The Fed could find itself in a bind later this year if inflation stays high, Richmond Fed President Jeffrey Lacker, one of the bank's biggest inflation hawks, said in a speech.
Later, the Chicago Fed's Michael Moskow repeated his view that risks of high inflation outweighed those of growth dropping too low.
The Federal Open Market Committee (FOMC) said in minutes from its March policy meeting, released on Wednesday, that there was enough uncertainty in the economic outlook that singling out the likelihood of an interest rate increase no longer seemed appropriate.
Even so, policy-makers were said to agree that "further policy firming" might be needed to tamp down inflation, and that all FOMC members agreed the predominant policy concern remained inflation.
The Federal Reserve has held interest rates steady at 5.25 percent at its past six meetings.
Financial markets guess that the Fed's next move will be a rate cut, but they now see little chance of an easing before the third quarter -- in part because of a steady parade of Fed speakers talking tough on inflation.
"Inflation is running too high," Moskow, an FOMC voter this year but one who will retire in August, said in a speech to the Kenilworth Union Church, outside Chicago.
Still, Moskow stopped short of explicitly calling for additional rate hikes, as he did in a series of speeches over the winter and fall.
"Whether policy will need to be adjusted and the degree of any adjustment will depend on the data we see in the months to come and how that data influences our forecast of the economy," he said.
Earlier, the Richmond Fed's Lacker fretted that inflation had not been pulled down by several quarters of softer economic growth.

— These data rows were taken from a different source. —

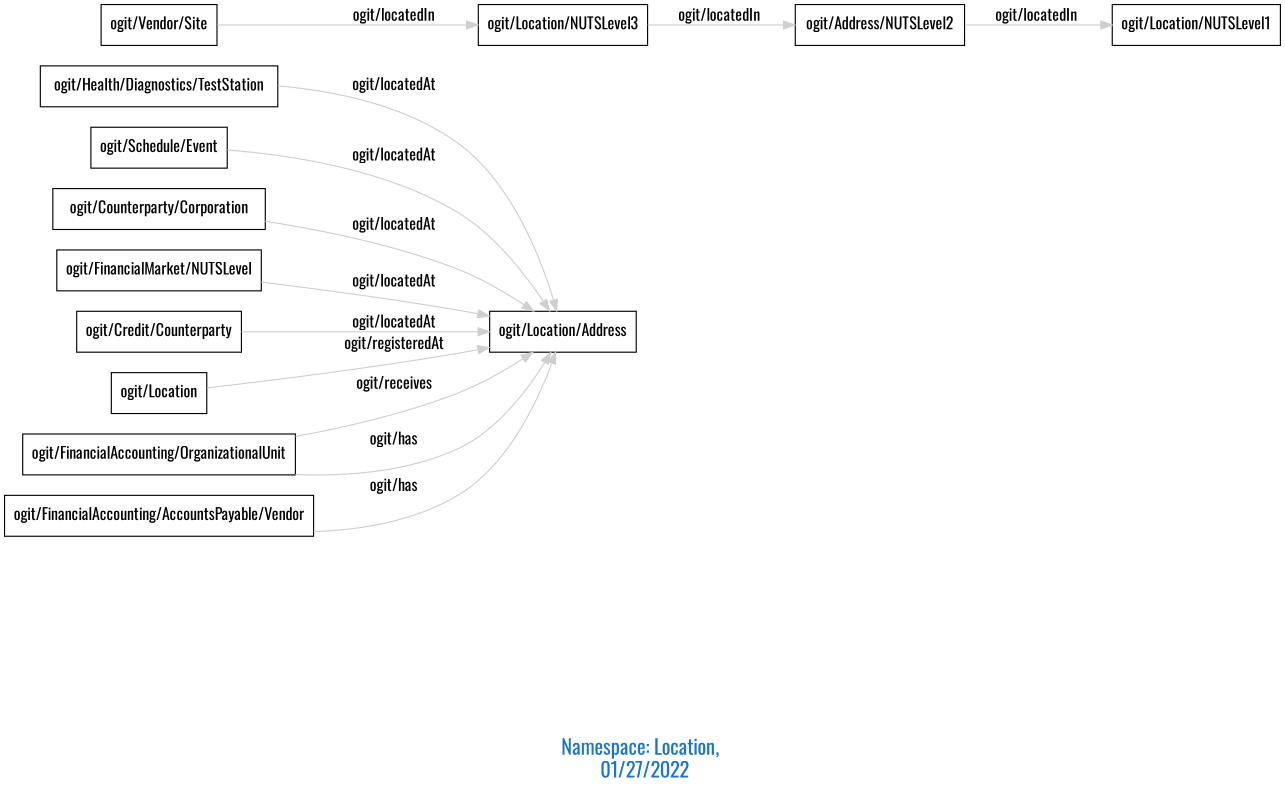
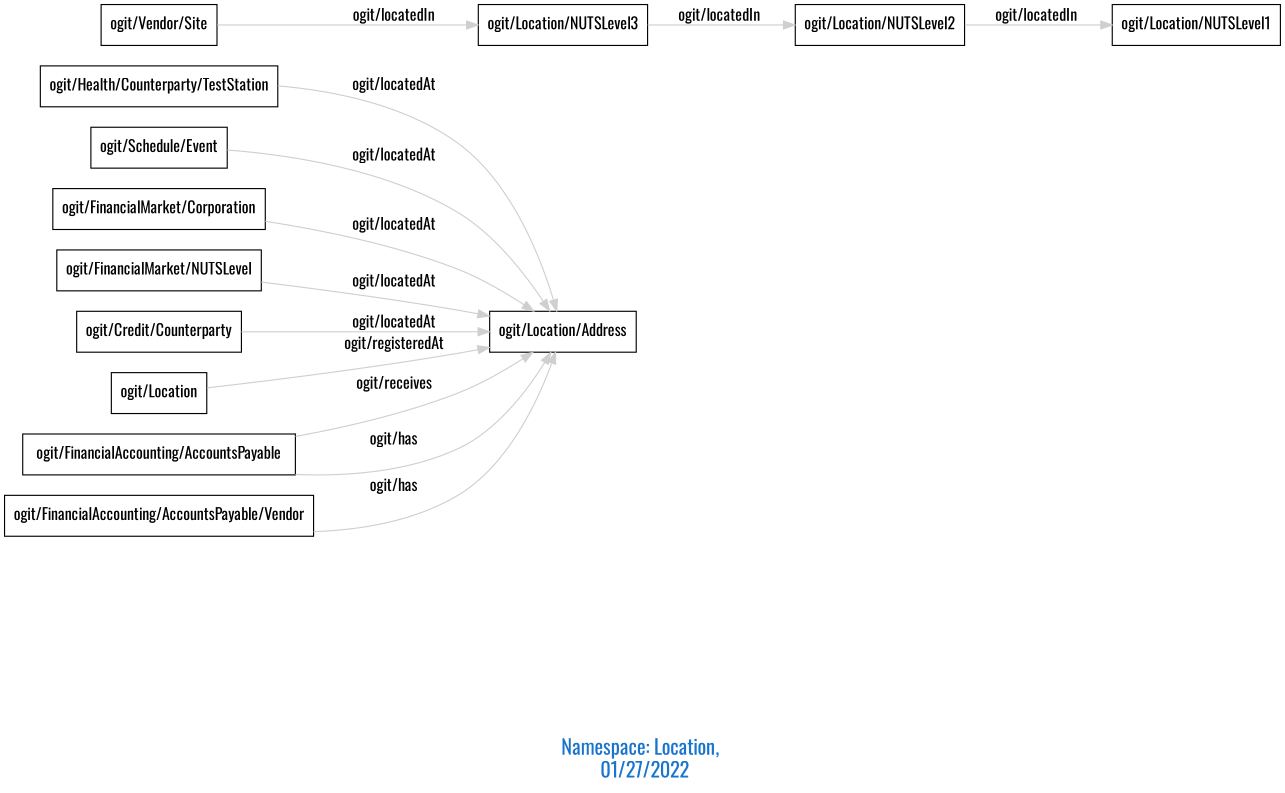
  digraph {
    fontcolor=dodgerblue3
    fontname=Oswald
    fontsize=18
    label="\n\n\nNamespace: Location, \n 01/27/2022"
    rankdir=LR
    node [fontname=Oswald shape=polygon]
    edge [color=gray81 fontname=Oswald]
-   "ogit/Health/Diagnostics/TestStation"
+   "ogit/Health/Diagnostics/TestStation" [label="ogit/Health/Counterparty/TestStation"]
    "ogit/Location/Address"
    "ogit/Schedule/Event"
-   "ogit/FinancialMarket/Corporation" [label="ogit/Counterparty/Corporation"]
+   "ogit/FinancialMarket/Corporation"
    n5 [label="ogit/FinancialMarket/NUTSLevel"]
    "ogit/Credit/Counterparty"
    n7 [label="ogit/Vendor/Site"]
    "ogit/Location/NUTSLevel3"
-   "ogit/Location/NUTSLevel2" [label="ogit/Address/NUTSLevel2"]
+   "ogit/Location/NUTSLevel2"
    "ogit/Location/NUTSLevel1"
    n11 [label="ogit/Location"]
-   "ogit/FinancialAccounting/OrganizationalUnit"
+   "ogit/FinancialAccounting/OrganizationalUnit" [label="ogit/FinancialAccounting/AccountsPayable"]
    "ogit/FinancialAccounting/AccountsPayable/Vendor"
    "ogit/Health/Diagnostics/TestStation" -> "ogit/Location/Address" [label="   ogit/locatedAt    "]
    "ogit/Schedule/Event" -> "ogit/Location/Address" [label="   ogit/locatedAt    "]
    "ogit/FinancialMarket/Corporation" -> "ogit/Location/Address" [label="   ogit/locatedAt    "]
    n5 -> "ogit/Location/Address" [label="   ogit/locatedAt    "]
    "ogit/Credit/Counterparty" -> "ogit/Location/Address" [label="   ogit/locatedAt    "]
    n7 -> "ogit/Location/NUTSLevel3" [label="   ogit/locatedIn    "]
    "ogit/Location/NUTSLevel3" -> "ogit/Location/NUTSLevel2" [label="   ogit/locatedIn    "]
    "ogit/Location/NUTSLevel2" -> "ogit/Location/NUTSLevel1" [label="   ogit/locatedIn    "]
    n11 -> "ogit/Location/Address" [label="   ogit/registeredAt    "]
    "ogit/FinancialAccounting/OrganizationalUnit" -> "ogit/Location/Address" [label="   ogit/receives    "]
    "ogit/FinancialAccounting/OrganizationalUnit" -> "ogit/Location/Address" [label="   ogit/has    "]
    "ogit/FinancialAccounting/AccountsPayable/Vendor" -> "ogit/Location/Address" [label="   ogit/has    "]
  }
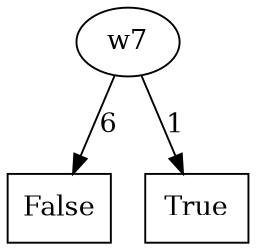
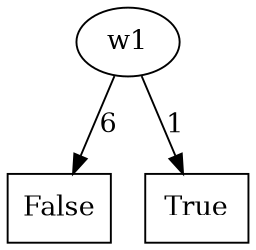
  digraph {
    node [shape=rectangle]
-   n1 [label=w7 shape=oval]
+   n1 [label=w1 shape=oval]
    n2 [label=False]
    n3 [label=True]
    n1 -> n2 [label=6]
    n1 -> n3 [label=1]
  }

Lacker dissented four times late in 2006 in favour of another rate rise because he was worried that inflation might not come down quickly enough. This year, while not an FOMC voter, his views hare stayed consistent.
"If inflation does not moderate, I believe additional firming may be needed," Lacker told reporters after a speech to the Charlotte Economics Club in North Carolina.
SANGUINE ON HEDGE FUNDS
Fear of inflation was in sharp contrast to the Fed's rather sanguine view of the roughly $1.4 trillion hedge fund industry, which some analysts fear is so large it carries risks to the financial system.
Federal Reserve Chairman Ben Bernanke also spoke on Wednesday but avoided talking about current policy and said simply the system of hedge fund self-regulation seemed to be working well.
Bernanke said light regulation, limited to vague registration requirements, seemed appropriate, given the benefits they provide to the financial system.
"Market discipline does not prevent hedge funds from taking risks, suffering losses, or even failing -- nor should it," the Fed chief said.
"If hedge funds did not take risks, their social benefits -- the provision of market liquidity, improved risk-sharing, and support for financial and economic innovation, among others -- would largely disappear."
Hedge funds' activities are expected to be discussed by finance ministers from Group of Seven nations -- the United States, Britain, Canada, France, Germany, Italy and Japan -- on Friday.